Contrast material extravasation forms were completed for 476 (0.7%) of 69 657 nonionic contrast material injections. One patient was determined by the evaluating radiologist and clinical service not to have had contrast material extravasation but rather to have experienced transient pain at the injection site without extravasation; this patient was therefore excluded. In 16 other patients, either the follow-up was inadequate, so the severity of the extravasation injury could not be determined (n = 13), or the extravasation was thought to involve only the preliminarily injected saline flush (n = 3). These patients were also excluded from further consideration. Therefore, completed extravasation forms were available for 459 patients in whom there were adequate follow-up data (mean follow-up, 18 months; range, 1 day to 67 months) and in whom the extravasation was deemed to involve nonionic iodinated contrast medium. These patients included 442 adults (280 women, 162 men; age range, 18–97 years; mean age, 57 years) and 17 children (nine girls, eight boys; age range, neonate to 17 years; mean age, 6 years).

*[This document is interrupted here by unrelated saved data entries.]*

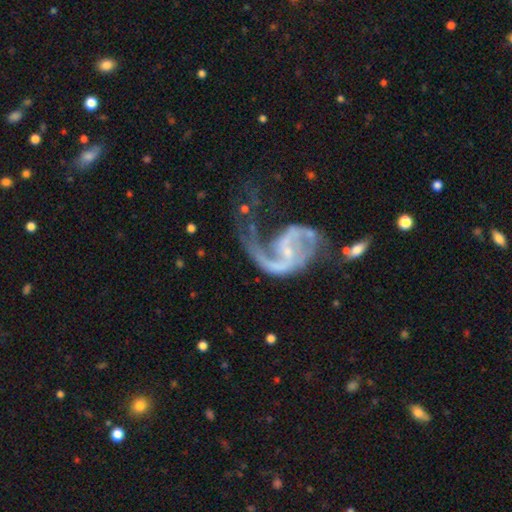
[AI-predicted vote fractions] Smooth or featured? featured or disk (86%)
Edge-on disk? no (97%)
Bar? no (47%)
Spiral arms? yes (92%)
Spiral winding? loose (53%)
Spiral arm count? 2 (61%)
Bulge size? small (57%)
Merging? major disturbance (43%)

The type of extravasated contrast material was recorded for 454 of the 459 extravasations. Iohexol 300 was extravasated in 387 patients (85%); iopromide 300, in 44 (10%); iodixanol, in 12 (3%); and iopromide 370, in 11 (2%). This distribution reflects the fact that iohexol was used almost exclusively between January 2000 and October 2004, with iopromide used between October 2004 and March 31, 2005. Iodixanol was administered to only a small group of patients with preexisting renal insufficiency. Precise data on the number of times each type of contrast material was injected were not available. No patient experienced more than one extravasation episode.

Extravasations in Adults
Injection site, injection rate, catheter gauge, and volume extravasated.—The extravasation site was not mentioned for five patients. The most common extravasation site in the remaining 437 patients was the antecubital fossa (n = 196 [44.8%]). Other recorded extravasation sites were the forearm (n = 99 [22.6%]), hand (n = 47 [10.8%]), arm (n = 41 [9.4%]), wrist (n = 29 [6.6%]), upper arm (n = 16 [3.7%]), shoulder (n = 5 [1.1%]), foot (n = 2 [0.5%]), neck (n = 1 [0.2%]), and groin (n = 1 [0.2%]).

The injection rate was not recorded for 21 adults. Of the remaining 421 adult patients, 113 (27%) were injected at rates of less than 2 mL/sec; 212 (50%), at rates of 2–3 mL/sec; and 96 (23%), at rates exceeding 3 mL/sec.

The gauge of intravenous catheter used was not specified for 16 adult patients. For the remaining 426 adults, 22-gauge catheters were used in 125 (29%) and 20-gauge catheters were used in 284 (67%) patients. The remaining patients were injected through 18-gauge (n = 14), 16-gauge (n = 2), or 14-gauge (n = 1) catheters.

The volume of contrast medium extravasated was not recorded for six patients. The EEV was less than 10 mL in 45 (10%) of the remaining 436 patients, 10–49 mL in 276 (63%), 50–99 mL in 54 (12%), and 100–150 mL in 61 (14%).

Symptoms and initial treatment (including plastic surgery consultation).—The most commonly reported symptoms in the 442 adult patients were swelling (including descriptions of "bump," edema, or induration) in 350 patients (79%) and pain in 106 (24%). The absence of symptoms was reported for 36 (8%) patients. One of these patients was noted to be unresponsive (due to a preexisting medical condition). For four patients the incident report sheet did not mention whether or not symptoms were present.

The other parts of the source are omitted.